Transcript
A (0:00)
Open source is always a critical part of the innovation ecosystem because while it's not the number one business driver like the proprietary models is, it's what's used by hobbyists, it's what's used by academics, it's what's used by startups, and that tends to be the future. And so this uncertainty in the regulatory environment is keeping US companies from releasing open source models that are strong. And as a result, the next generation, the hobbyists and the academics, are using Chinese models. And I think that's actually a very dangerous situation for the United States to be in.
B (0:29)
To claim that at the outset of the Internet you could have foreseen seeing how social media would develop, be used and misused is kind of a fairy tale. Like that couldn't have happened back then. It can only happen once the risks emerge and are known and then you can figure out what the bad things are that you want to regulate.
A (0:47)
If we focus on development and we don't focus on use, you end up introducing tremendous loopholes because it requires you to describe the system that's being developed. And right now there actually is no single definition for AI. And everyone we've used now looks totally silly because it's evolved. So if actually the lawmakers want to have effective policy, the only area that you can actually specify is the use of these things.
C (1:12)
In this episode, A16Z's Jayaramaswamy, Chief Legal and Policy Officer, Matt Peralt, Head of AI Policy, and Martin Casado, General Partner, take a first principles look at AI regulation, arguing that if policymakers want an effective way of protecting people from AI related harms, they should focus on targeting those harms directly rather than model development until AI's marginal risks are better underst.
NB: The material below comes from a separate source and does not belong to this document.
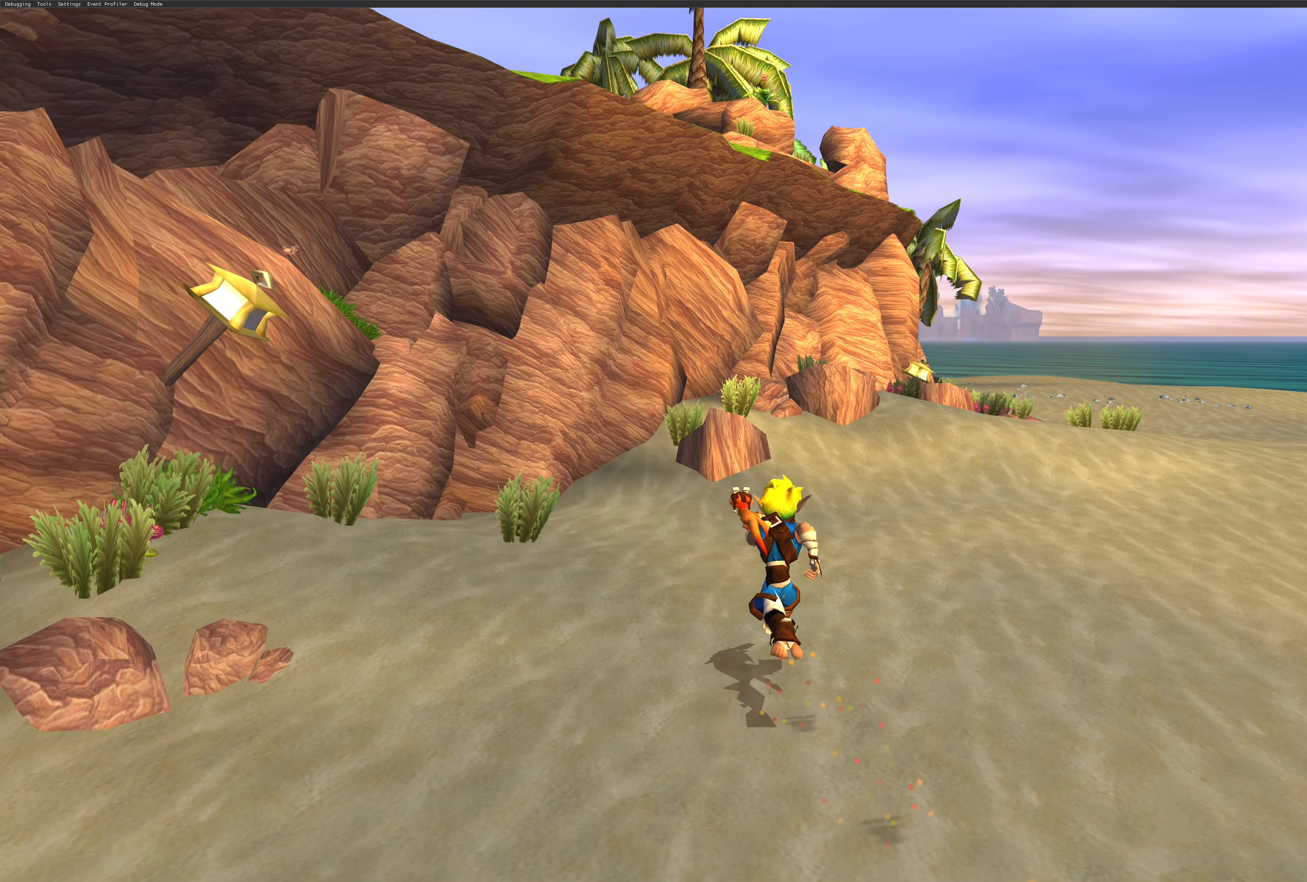
{"buttons": [], "left_stick": "up", "right_stick": "center", "events": []}
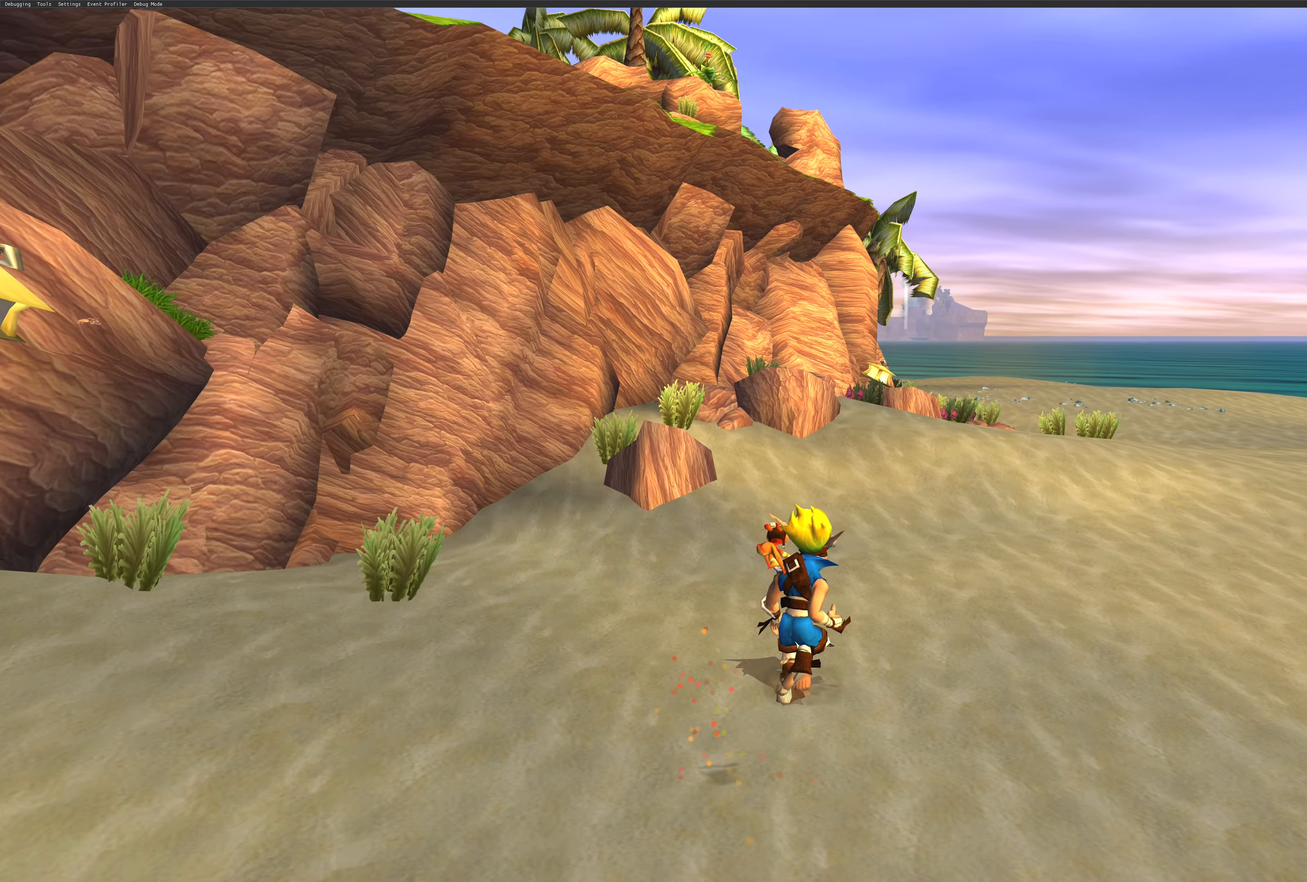
{"buttons": [], "left_stick": "up", "right_stick": "center", "events": []}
Drawing on decades of software governance debates, from encryption to cybersecurity, they explain why development level rules are difficult to define, easy to loophole, and likely to become obsolete in a fast moving field where even the definition of AI remains unstable. The conversation also examines how regulatory uncertainty is already shaping US competitiveness by chilling open source research, advantaging incumbents over startups and pushing the next generation of builders towards Chinese open models. Making the case for evidence based technology neutral policy that protects against bad behavior behavior without stifling innovation.
D (2:12)
This is a fun conversation for me because I get to ask Martina Jay some questions about how you guys were thinking about AI policy before I joined the firm. So a couple of years ago the scene was really different than it is today. Sam Altman's testifying in Congress, Brad Smith at Microsoft is talking about things like licensing regimes for AI, an international regulatory agency that would regulate AI just like nuclear. International nuclear regulatory agencies do. Jay, can you just start with telling us a little bit about how the firm reacted to that? Like, how did we put that in context in terms of what AI policy might look like and what we were concerned about?